:: STUDY QUESTIONS ::
1. Please retype the Fringe guide's text from "Word of Mouth" to "went – broccoli-themed waitresses.", keeping every word and mark unchanged.
2. Name every café or bar the Fringe guide's "Take a Break!" section recommends.

[GIVEN TEXT Boundary: Start]

6:45pm, Gilded Balloon, £14.00
Hannah Gadsby: Happiness is a Bedside Table
Hannah Gadsby’s comedy show is a bit darker than last year’s hit Hannah Wants a Wife, which looked at gender stereotypes through art history and time travel. She uses comments from an online troll as the starting point for the story of her weight and body image issues, and the hilarious situations they’ve trapped her in.
4.30pm, Assembly Roxy, £9.00
Take a Break!
Word of Mouth Café is a really good place to sit out a hangover in ethical comfort – they recycle, source locally and do the best veggie fry-ups in town. They also put on the odd LGBT spoken word night, so have a look out for flyers. Other great places for non-theatre-based hang-outs include gay bar The Street’s pub quiz at 9 p.m. on Wednesdays and the Hunt & Darton Cafe, which is a fully-functioning art installation with – when I went – broccoli-themed waitresses.
It was tough making this list; the Edinburgh line-up is so huge and sprawling and uncategorised that finding any path through it is a struggle. Any Autostraddlers at the Fringe this year? What have you seen that you think is worth a look?
The festival runs until the 26th August, as do all these shows unless otherwise stated. Tickets and more information on www.edfringe.com Prices vary, and there are also concessions and half price deals available.

[GIVEN TEXT Boundary: End]
[AVAILABLE DATA Boundary: Start]

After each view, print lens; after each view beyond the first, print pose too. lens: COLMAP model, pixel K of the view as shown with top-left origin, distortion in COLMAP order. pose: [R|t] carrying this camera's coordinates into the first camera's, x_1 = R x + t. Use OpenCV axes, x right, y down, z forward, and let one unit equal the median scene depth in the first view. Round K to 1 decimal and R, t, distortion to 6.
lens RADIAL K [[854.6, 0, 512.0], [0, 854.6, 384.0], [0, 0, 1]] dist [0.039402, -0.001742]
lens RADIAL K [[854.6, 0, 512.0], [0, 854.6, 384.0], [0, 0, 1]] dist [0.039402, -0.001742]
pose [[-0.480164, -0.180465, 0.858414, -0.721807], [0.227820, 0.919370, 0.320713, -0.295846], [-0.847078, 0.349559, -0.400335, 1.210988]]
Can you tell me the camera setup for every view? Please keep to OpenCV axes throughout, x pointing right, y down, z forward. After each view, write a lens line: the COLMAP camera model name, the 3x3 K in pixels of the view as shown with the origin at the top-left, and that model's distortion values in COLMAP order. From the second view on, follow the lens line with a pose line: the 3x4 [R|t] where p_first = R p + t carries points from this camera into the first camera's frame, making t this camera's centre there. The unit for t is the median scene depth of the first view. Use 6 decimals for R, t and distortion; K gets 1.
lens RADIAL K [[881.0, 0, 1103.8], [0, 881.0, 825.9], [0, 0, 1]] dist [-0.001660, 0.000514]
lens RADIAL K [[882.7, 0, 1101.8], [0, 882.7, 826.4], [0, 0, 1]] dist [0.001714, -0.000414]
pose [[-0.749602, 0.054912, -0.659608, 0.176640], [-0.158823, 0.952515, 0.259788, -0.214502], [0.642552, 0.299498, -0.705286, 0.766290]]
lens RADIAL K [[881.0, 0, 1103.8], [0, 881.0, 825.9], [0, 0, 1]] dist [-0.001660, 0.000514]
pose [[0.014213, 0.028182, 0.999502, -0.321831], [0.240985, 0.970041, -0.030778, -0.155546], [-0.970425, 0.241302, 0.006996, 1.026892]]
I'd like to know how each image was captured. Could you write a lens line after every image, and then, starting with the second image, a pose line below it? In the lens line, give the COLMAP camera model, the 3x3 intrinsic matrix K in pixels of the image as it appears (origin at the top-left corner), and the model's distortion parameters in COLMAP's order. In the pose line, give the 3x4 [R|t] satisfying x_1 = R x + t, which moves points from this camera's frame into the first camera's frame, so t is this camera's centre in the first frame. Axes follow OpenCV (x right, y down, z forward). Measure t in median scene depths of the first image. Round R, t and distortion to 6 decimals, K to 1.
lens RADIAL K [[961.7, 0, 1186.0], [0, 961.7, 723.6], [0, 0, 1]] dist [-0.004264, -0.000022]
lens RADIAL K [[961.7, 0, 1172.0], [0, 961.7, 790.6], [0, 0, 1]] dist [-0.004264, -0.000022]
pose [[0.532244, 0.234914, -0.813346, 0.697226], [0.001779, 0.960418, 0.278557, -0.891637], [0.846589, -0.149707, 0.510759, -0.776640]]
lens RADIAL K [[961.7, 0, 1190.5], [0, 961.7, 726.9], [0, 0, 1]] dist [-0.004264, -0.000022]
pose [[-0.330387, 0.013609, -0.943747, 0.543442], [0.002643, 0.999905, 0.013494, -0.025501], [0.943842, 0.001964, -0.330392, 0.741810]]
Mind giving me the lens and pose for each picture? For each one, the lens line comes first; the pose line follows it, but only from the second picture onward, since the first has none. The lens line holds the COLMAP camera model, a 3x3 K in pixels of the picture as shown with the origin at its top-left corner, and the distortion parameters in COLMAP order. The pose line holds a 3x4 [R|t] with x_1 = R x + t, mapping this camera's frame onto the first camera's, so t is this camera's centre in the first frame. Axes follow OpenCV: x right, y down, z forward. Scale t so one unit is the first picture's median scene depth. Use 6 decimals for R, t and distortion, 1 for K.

[AVAILABLE DATA Boundary: End]

:: SOLUTIONS PER TASK ::
1.
Word of Mouth Café is a really good place to sit out a hangover in ethical comfort – they recycle, source locally and do the best veggie fry-ups in town. They also put on the odd LGBT spoken word night, so have a look out for flyers. Other great places for non-theatre-based hang-outs include gay bar The Street’s pub quiz at 9 p.m. on Wednesdays and the Hunt & Darton Cafe, which is a fully-functioning art installation with – when I went – broccoli-themed waitresses.

2.
Word of Mouth Café
The Street
Hunt & Darton Cafe